Luzón a décrit un réseau de pots-de-vin et de trafic d'influence impliquant des contrats de masques, des emplois dans le secteur public et des versements mensuels de 10 000 euros. Il a qualifié la corruption d'« organique, organisée et durable » et a affirmé qu'elle « ronge notre système démocratique ».

José Luis Ábalos et son ancien assistant Koldo García ont exercé leur droit à la parole en dernier. Ábalos s'est présenté comme la victime d'une « cause générale » prédéterminée et a nié toute malversation dans deux contrats. Koldo García a déclaré qu'il voulait seulement « aider » et s'est dit « détruit ».

L'homme d'affaires Víctor de Aldama, accusé d'avoir versé les pots-de-vin, a bénéficié du soutien du procureur pour une éventuelle réduction de peine supplémentaire en raison de sa coopération.

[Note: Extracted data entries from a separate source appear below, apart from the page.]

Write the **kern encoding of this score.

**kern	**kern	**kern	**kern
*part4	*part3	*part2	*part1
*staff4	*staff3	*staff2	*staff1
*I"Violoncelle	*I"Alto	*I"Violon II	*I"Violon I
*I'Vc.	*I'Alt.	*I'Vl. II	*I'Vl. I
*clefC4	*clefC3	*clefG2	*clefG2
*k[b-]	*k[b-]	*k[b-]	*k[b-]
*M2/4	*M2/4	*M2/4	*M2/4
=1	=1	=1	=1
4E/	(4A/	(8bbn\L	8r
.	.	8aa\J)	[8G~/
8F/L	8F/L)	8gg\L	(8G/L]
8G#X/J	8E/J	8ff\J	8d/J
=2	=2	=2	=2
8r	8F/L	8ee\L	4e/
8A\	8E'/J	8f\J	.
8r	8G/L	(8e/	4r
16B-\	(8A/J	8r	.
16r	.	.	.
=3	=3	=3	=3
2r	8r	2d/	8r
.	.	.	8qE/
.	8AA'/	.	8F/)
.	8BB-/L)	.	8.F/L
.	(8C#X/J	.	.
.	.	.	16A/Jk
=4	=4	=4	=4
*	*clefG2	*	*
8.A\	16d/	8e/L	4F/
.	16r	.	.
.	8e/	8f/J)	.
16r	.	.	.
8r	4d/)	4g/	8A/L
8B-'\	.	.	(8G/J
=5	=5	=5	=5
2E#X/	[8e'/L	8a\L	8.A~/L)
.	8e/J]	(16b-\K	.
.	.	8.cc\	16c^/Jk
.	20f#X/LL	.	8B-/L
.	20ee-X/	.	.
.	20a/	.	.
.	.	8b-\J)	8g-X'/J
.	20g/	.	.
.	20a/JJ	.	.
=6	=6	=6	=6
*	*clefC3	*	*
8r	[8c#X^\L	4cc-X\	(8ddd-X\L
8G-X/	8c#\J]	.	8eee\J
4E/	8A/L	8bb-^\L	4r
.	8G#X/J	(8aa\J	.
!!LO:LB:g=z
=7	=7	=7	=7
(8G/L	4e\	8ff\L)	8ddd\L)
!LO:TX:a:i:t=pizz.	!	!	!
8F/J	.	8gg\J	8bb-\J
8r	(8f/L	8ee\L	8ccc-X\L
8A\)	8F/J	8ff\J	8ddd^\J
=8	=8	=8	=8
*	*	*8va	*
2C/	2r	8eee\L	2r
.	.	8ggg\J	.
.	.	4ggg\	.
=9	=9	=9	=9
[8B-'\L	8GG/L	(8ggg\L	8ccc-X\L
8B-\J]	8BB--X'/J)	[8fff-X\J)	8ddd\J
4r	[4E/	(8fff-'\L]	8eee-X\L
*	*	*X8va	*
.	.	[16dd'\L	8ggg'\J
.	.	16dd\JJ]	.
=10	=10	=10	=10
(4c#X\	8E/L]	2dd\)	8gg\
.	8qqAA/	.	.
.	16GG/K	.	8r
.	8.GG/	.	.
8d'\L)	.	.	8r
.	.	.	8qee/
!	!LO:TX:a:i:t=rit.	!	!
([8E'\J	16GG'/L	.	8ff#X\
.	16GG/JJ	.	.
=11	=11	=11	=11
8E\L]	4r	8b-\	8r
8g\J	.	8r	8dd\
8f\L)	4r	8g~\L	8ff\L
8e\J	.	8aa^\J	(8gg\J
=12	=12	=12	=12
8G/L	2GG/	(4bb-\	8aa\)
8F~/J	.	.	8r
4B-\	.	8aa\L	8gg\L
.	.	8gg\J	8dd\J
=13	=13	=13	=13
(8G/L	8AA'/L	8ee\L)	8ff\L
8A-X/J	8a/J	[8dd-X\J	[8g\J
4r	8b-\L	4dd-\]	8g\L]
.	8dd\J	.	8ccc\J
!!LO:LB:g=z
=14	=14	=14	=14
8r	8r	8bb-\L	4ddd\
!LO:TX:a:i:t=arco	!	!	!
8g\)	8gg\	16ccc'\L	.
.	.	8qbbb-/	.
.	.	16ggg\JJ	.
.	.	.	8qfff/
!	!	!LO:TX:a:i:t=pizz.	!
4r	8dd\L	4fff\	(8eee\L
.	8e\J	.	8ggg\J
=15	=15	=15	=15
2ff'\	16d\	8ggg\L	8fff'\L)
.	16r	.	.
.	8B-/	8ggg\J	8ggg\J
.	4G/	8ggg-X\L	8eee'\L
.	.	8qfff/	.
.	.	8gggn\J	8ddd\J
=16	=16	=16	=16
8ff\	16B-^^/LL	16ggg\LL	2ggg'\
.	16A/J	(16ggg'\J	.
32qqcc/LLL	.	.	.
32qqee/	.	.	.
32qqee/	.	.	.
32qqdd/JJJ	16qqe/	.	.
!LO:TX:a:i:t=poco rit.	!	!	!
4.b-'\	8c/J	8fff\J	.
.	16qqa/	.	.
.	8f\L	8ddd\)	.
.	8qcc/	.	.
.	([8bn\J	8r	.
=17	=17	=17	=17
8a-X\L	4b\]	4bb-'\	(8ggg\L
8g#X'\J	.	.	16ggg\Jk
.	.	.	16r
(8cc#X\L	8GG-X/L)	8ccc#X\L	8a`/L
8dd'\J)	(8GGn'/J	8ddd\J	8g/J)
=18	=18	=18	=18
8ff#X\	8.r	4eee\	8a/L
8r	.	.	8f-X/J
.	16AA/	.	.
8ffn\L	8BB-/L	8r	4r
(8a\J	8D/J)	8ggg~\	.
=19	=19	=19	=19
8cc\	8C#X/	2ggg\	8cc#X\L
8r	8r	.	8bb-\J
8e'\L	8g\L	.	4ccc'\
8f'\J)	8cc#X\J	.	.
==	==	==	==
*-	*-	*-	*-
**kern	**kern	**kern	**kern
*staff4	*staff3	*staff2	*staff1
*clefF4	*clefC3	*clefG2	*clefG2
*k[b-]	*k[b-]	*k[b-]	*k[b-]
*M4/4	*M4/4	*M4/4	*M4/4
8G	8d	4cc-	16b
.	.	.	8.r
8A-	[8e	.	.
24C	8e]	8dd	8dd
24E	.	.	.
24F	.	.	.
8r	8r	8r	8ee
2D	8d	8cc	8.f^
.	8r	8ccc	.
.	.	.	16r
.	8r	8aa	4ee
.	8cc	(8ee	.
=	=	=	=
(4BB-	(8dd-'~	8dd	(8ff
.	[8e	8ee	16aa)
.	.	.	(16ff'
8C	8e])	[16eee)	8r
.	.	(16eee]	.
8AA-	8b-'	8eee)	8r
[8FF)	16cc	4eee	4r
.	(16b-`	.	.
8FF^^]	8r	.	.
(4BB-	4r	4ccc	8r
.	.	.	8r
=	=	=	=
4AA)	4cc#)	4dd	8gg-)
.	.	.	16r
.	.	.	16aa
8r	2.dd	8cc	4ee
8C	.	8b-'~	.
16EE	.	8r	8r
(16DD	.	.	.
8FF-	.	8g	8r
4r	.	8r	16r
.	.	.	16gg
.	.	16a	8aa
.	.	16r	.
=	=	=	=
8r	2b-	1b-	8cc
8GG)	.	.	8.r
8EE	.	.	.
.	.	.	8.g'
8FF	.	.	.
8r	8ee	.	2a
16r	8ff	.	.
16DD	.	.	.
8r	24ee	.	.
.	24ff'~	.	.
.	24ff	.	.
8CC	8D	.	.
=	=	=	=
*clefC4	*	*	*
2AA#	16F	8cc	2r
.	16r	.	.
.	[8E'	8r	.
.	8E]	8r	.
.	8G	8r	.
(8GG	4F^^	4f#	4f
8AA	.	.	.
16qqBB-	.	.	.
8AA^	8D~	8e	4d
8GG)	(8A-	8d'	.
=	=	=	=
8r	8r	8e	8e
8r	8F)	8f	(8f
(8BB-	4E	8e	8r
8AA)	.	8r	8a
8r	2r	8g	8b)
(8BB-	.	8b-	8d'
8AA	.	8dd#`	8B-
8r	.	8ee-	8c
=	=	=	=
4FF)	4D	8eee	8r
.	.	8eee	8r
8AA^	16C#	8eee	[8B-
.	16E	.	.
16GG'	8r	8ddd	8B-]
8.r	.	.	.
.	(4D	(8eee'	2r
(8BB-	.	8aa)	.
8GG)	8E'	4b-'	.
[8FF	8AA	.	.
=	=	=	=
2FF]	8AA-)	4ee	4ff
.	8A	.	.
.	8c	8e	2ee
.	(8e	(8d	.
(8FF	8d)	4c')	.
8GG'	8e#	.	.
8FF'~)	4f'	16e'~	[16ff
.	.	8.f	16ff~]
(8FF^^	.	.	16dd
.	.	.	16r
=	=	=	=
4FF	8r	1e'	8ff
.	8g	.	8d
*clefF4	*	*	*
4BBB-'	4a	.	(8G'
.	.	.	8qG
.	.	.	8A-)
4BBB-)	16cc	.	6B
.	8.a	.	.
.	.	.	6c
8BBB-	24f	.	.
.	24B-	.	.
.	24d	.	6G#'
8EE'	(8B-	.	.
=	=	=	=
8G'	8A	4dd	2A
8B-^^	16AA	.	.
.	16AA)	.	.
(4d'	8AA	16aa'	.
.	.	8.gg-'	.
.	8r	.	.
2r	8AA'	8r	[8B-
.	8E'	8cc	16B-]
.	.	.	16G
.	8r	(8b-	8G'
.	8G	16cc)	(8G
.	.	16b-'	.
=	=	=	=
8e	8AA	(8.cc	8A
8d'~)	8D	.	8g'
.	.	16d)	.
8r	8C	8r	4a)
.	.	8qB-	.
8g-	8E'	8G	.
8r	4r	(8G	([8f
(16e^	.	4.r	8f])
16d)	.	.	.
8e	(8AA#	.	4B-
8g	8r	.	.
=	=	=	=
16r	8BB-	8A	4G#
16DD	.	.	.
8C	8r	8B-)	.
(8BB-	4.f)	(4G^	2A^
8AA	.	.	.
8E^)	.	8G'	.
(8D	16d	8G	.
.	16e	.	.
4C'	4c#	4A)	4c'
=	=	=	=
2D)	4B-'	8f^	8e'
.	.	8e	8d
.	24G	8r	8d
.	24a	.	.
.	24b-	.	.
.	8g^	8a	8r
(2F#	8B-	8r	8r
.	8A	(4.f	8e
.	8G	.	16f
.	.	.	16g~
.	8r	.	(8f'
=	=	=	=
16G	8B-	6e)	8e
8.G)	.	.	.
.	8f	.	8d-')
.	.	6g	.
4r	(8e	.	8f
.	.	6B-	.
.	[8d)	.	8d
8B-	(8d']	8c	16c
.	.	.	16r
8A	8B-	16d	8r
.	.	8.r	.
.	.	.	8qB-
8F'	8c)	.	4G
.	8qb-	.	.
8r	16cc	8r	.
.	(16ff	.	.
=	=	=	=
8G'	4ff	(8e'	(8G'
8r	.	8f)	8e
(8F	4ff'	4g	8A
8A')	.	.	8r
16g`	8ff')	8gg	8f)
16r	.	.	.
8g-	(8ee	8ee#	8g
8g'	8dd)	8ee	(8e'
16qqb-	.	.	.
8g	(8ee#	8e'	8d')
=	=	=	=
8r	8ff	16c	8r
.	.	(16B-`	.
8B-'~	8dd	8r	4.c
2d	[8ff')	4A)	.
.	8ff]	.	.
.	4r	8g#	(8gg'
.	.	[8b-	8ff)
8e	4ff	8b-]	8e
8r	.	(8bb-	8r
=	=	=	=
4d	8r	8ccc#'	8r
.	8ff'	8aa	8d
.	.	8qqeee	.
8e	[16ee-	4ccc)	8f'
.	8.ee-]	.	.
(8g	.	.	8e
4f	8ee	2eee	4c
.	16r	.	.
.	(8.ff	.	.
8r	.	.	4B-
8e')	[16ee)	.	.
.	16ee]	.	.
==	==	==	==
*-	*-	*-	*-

La présidente de la cour, Concepción Arrieta, a clos le procès à 21h23 par les mots « visto para sentencia ».

Ce que les gens disent

Les premières réactions sur X concernant la conclusion du procès Ábalos se concentrent sur le rapport du procureur Alejandro Luzón décrivant une organisation criminelle dirigée par Ábalos au sein du ministère des Transports, avec un débat sur la question de savoir si cela protège Sánchez ou expose une corruption plus vaste. Les utilisateurs expriment leur indignation face à une justice perçue comme politisée, leur scepticisme vis-à-vis des conclusions du procureur et réclament des comptes ou la démission des responsables.